Department invites new staff member to the department to meet relevant SES, executive officers and executive assistants and provide briefings.
DLO to provide a departmental organisational chart.
Relevant SES to confirm with new staff member the preferred way of communication and engagement, including the new staff member’s approach to briefing.
Within two weeks of new staff member’s commencement
DLO to confirm new staff member has all departmental resources in place.
DLO to check if new staff member requires further briefing or clarification of any departmental matters.
Within three weeks of a new staff member’s commencement
Relevant SES Officer from Department to review engagement with the adviser to date and seek feedback in order to refine or improve processes.
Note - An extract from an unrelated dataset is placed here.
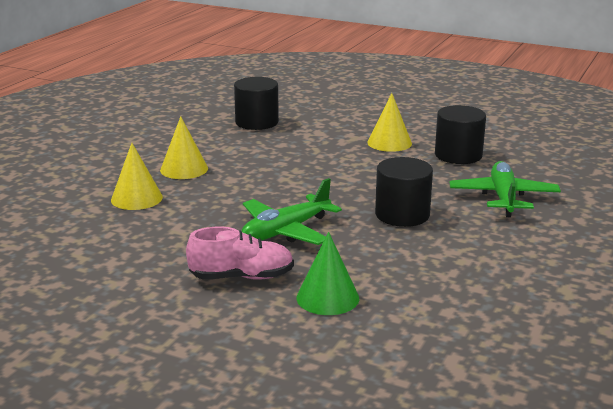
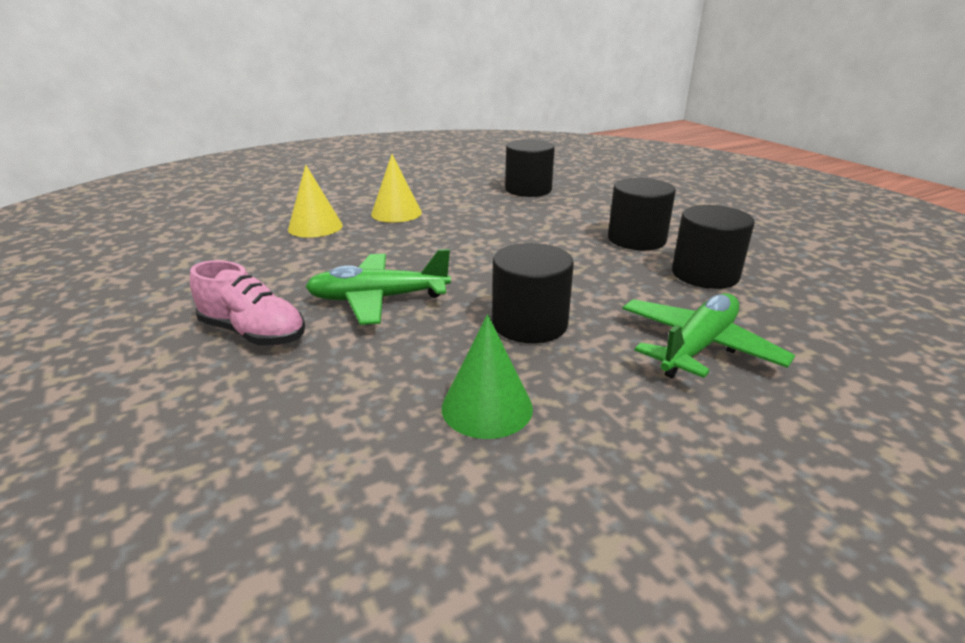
camera: 35 degrees right, 5 degrees up
green cone [296,232,359,315] -> green cone moved to [442,314,533,439]
yellow cone [367,93,412,152] -> black cylinder [608,178,676,250]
Transition of a New Secretary
Departments are responsible for the transition of a new Secretary. Departments will have their own internal processes for managing such a transition, and the preferences of the incoming Secretary will be important.
It is beyond the scope of this paper to provide guidance to departments on transitioning incoming secretaries. However, departments should consider the following points in relation to the interaction of a new Secretary and a Minister and his or her office.
- The new Secretary and the Minister and the Minister’s Chief of Staff should establish contact as soon as the appointment is announced.
- The Minister should discuss with the Secretary his or her expectations of the Secretary and the Department.
- The Secretary should meet with Minister’s staff.
- The Minister’s staff should meet with Secretary’s Executive Officer and Executive Assistant.
- The Minister and Secretary should discuss preferences for ongoing engagement, including regular meetings and the role of the Chief of Staff.
1 A Minister can also backfill vacant adviser positions with APS staff for up to 12 weeks. However, it is not possible to supplement a Minister’s office with APS staff for lengthy periods outside of their MOP(S) staff allocation as approved by the Prime Minister.